Дети Атлантиды - Сигел Ян. Страница 60

Рэйфарл был прав. Зачем, зачем она пришла сюда?

Бесполезно. Бесполезно…

Я такая трусиха… Ужасная трусиха…

Стражник повернулся и приоткрыл дверь. В щель прорвался яркий свет. После темноты коридора он был почти таким же ярким, как дневной. (Она вспомнила лампы, стоящие вокруг стола.) Изнутри не раздавалось никаких звуков. Кроме звуков легких движений. Стражник вошел внутрь. Наступило ожидание. Солдаты, которые держали ее, застыли, как статуи, офицер прислонился к стене. И тут раздался шум. Это был не тот шум, которого они ожидали, это была тонкая ниточка звука, усиливающаяся и искаженная невидимым пространством за дверью.

С той стороны двери кто-то шептал. Слова были нечеткими, как будто у говорившего не было губ, а только язык и дыхание. Смысл их просачивался в щель, как запах. И солдаты, и пленница прислушивались к этим звукам, будто зачарованные таким непристойным подслушиванием.

Потом раздался крик.

Ферн тоже хотела крикнуть, но горло ее сжалось. Нет! Пожалуйста, не надо! Не хочу, чтобы это была я — и она ненавидела себя за свой эгоизм, за свою трусость, свой страх…
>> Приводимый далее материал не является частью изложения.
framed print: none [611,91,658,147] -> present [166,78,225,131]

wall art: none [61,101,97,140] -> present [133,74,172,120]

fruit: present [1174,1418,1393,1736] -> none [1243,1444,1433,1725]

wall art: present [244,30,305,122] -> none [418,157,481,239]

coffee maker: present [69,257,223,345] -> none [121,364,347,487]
Стражник отступил и закрыл дверь. Ферн не поняла, что он сказал, но офицер отдал приказ, и ее повели обратно по коридору. Они прошли мимо камер, вошли в другой коридор, открыли другую дверь. Дверь из полированного дерева без замка. Солдаты отпустили руки Ферн, и они вошли в апартаменты. Собравшись с духом, прогнав из сознания ужас и стыд, Ферн осмотрелась. Вероятно, это было жилище охранника. Комната была не просто комфортабельной, она была роскошной: стены были завешаны бархатными коврами, на мягких креслах лежали узорчатые подушки. В комнате не было естественного освещения, но с потолка свисал круг с канделябрами, у стен стояло множество ламп, и от этого яркого света тени были легкими, почти прозрачными. Слишком много света, подумала Ферн.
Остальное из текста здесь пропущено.